E’ possibile, invece, dare risalto a pagine di un passato, fosse pure non glorioso, ma che comunque ha lasciato tracce. E queste tracce non devono scomparire.

Immagino ciò che si potrebbe fare su quella spianata laterale alla Cattedrale che tutti chiamiamo piazza Santa Maria. Piazza Santa Maria era la piazza centrale della Benevento sette-ottocentesca. Non era grande, ospitava la fontana con la statua di Orsini in un gioco di razionali proporzioni. La spianata di oggi aizza il dibattito sul dilemma se veramente la fontana stava dove oggi si trova, ricostruita e riportata alla luce nel 1992, sindaco Pietrantonio, con l’operato dell’architetto Castiello.

Già negli studi del Piano Regolatore degli anni ’80 (assessore Silvio Ferrara), si ipotizzava una funzione di questo slargo, dandogli non un destino di parcheggio di automobili e neanche di supermercati (con rispetto di essi e dei frequentatori).
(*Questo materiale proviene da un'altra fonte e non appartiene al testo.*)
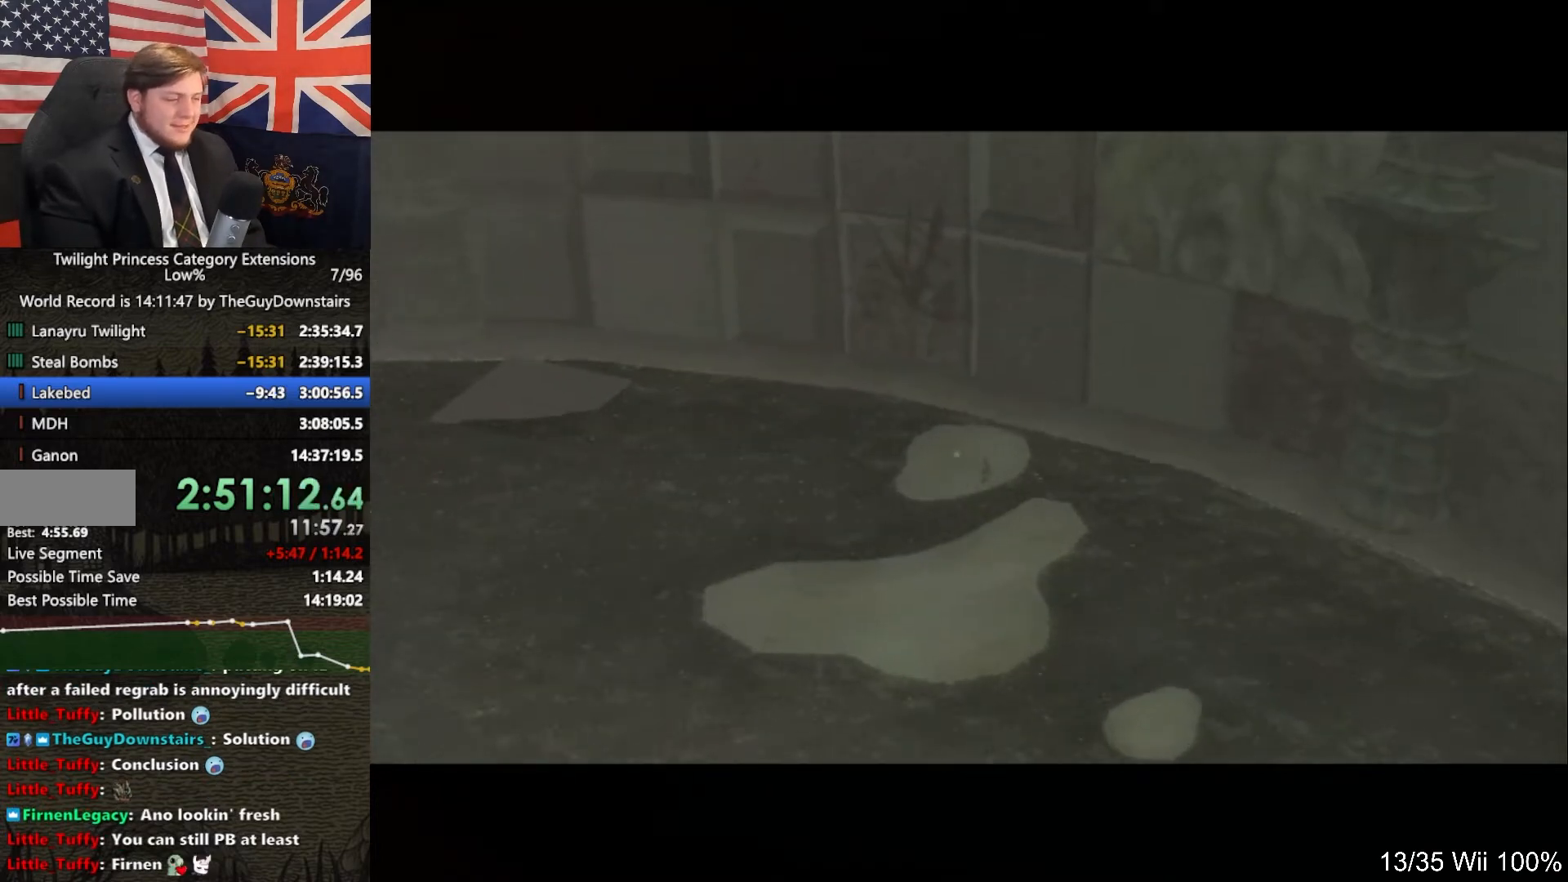
{"buttons": [], "left_stick": "center", "right_stick": "center", "events": [[67, "A", "down"], [100, "A", "up"], [167, "B", "down"], [200, "A", "down"], [200, "B", "up"], [300, "A", "up"], [367, "B", "down"], [433, "A", "down"], [433, "B", "up"], [500, "A", "up"]]}
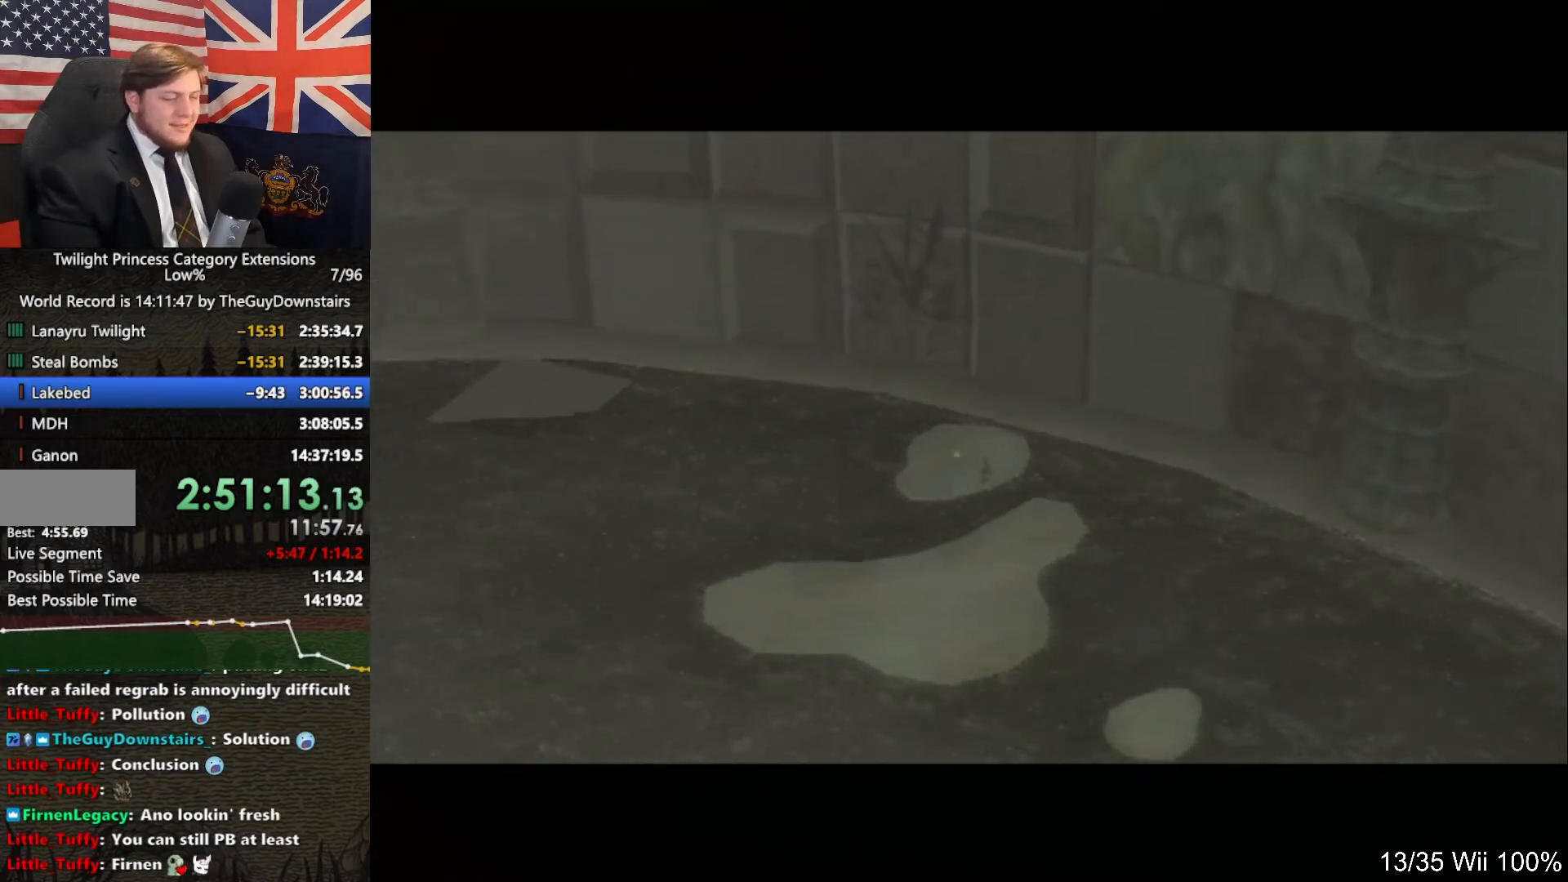
{"buttons": ["A"], "left_stick": "center", "right_stick": "center", "events": [[67, "A", "down"], [67, "B", "down"], [100, "B", "up"], [167, "A", "up"], [233, "B", "down"], [300, "A", "down"], [300, "B", "up"], [367, "A", "up"], [433, "B", "down"], [467, "A", "down"], [467, "B", "up"]]}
Recenti proposte partono dal lavoro di Sara Rossi (il volume del Piano del centro storico di Benevento è stato adottato in facoltà di architettura di università italiane).
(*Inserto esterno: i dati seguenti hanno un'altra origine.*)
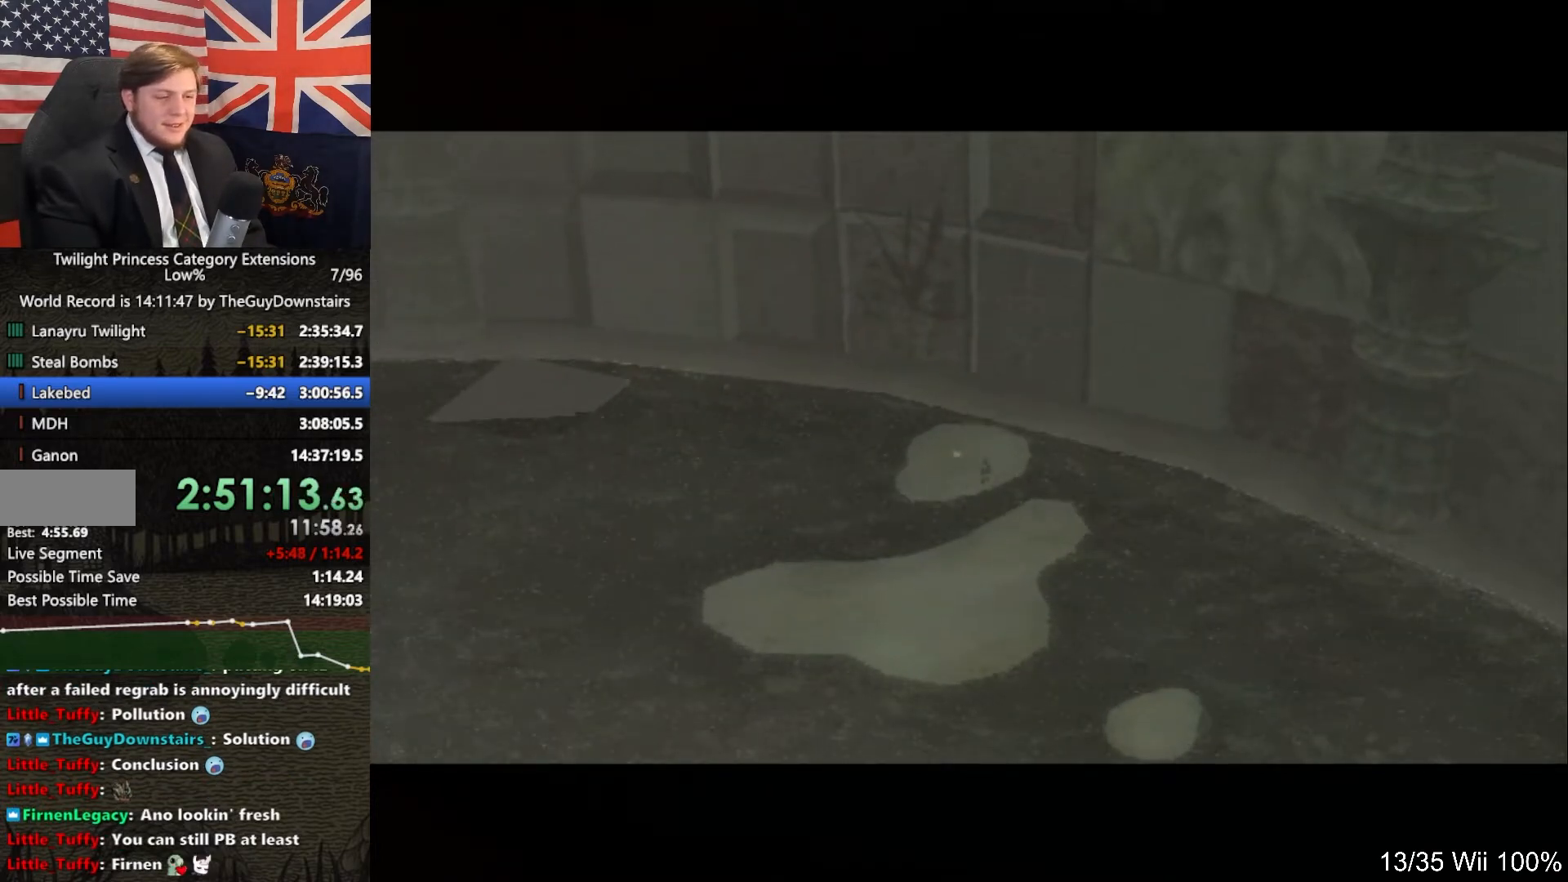
{"buttons": [], "left_stick": "center", "right_stick": "center", "events": [[67, "A", "up"], [133, "B", "down"], [200, "A", "down"], [200, "B", "up"], [267, "A", "up"], [367, "B", "down"], [400, "A", "down"], [400, "B", "up"], [500, "A", "up"]]}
Credo ci siano materiali e tecniche costruttive per riportare sulla spianata tutte le descrizioni del passato più recente. I tesori antichi restano sotto e si vedrà come si potranno offrire alla visita del turista o dello studioso. Ma sulla “lastra” della spianata si possono incidere i tratti delle strade e dei vicoletti, i nomi dei commercianti e delle ditte che in quell’antico cuore della città hanno operato (penso a Giuseppe Alberti, il cui nome è vivo nel Liquore Strega).

Chi abbia la pazienza di guardare bene il primo tronco del Corso Garibaldi, dopo la Cattedrale, troverà un basolato, dei marciapiedi e un accesso verso la piazza. Quello è il “segno” di un vicolo che dal Corso menava a piazza Santa Maria ed era intitolato a Roffredo Epifanio. Fino al 1972, quando il sindaco Lucio Facchiano fece spianare tutti i fabbricati, a Via Roffredo Epifanio (beneventano, fondatore per conto di Federico II della Università di Napoli!) c’erano attività artigianali, negozi, ultimo lembo di quel che era stata la zona prima della guerra. Ebbene, lasciare sulla nuova pavimentazione (che ci auguriamo di poter vedere) il nome di Roffredo Epifanio e quelli dei commercianti che sono passati di là e anche i nomi di quelli che hanno abitato nei palazzi prima danneggiati e poi distrutti sarebbe un atto di civiltà. E sarebbe pure un modo intrigante di far pensare e riflettere il visitatore.

Vale per tutti la preghiera scritta nella pietra della Croce del Viale degli Atlantici: Bone Viator, ferma i tuoi passi…e rifletti, leggi questi nomi, qui è passata la storia non solo di Benevento. Perché Benevento non è solo quello che vedi con l’occhio frettoloso, già intravisto da chi intitolò il suo negozio Vach ‘e pressa.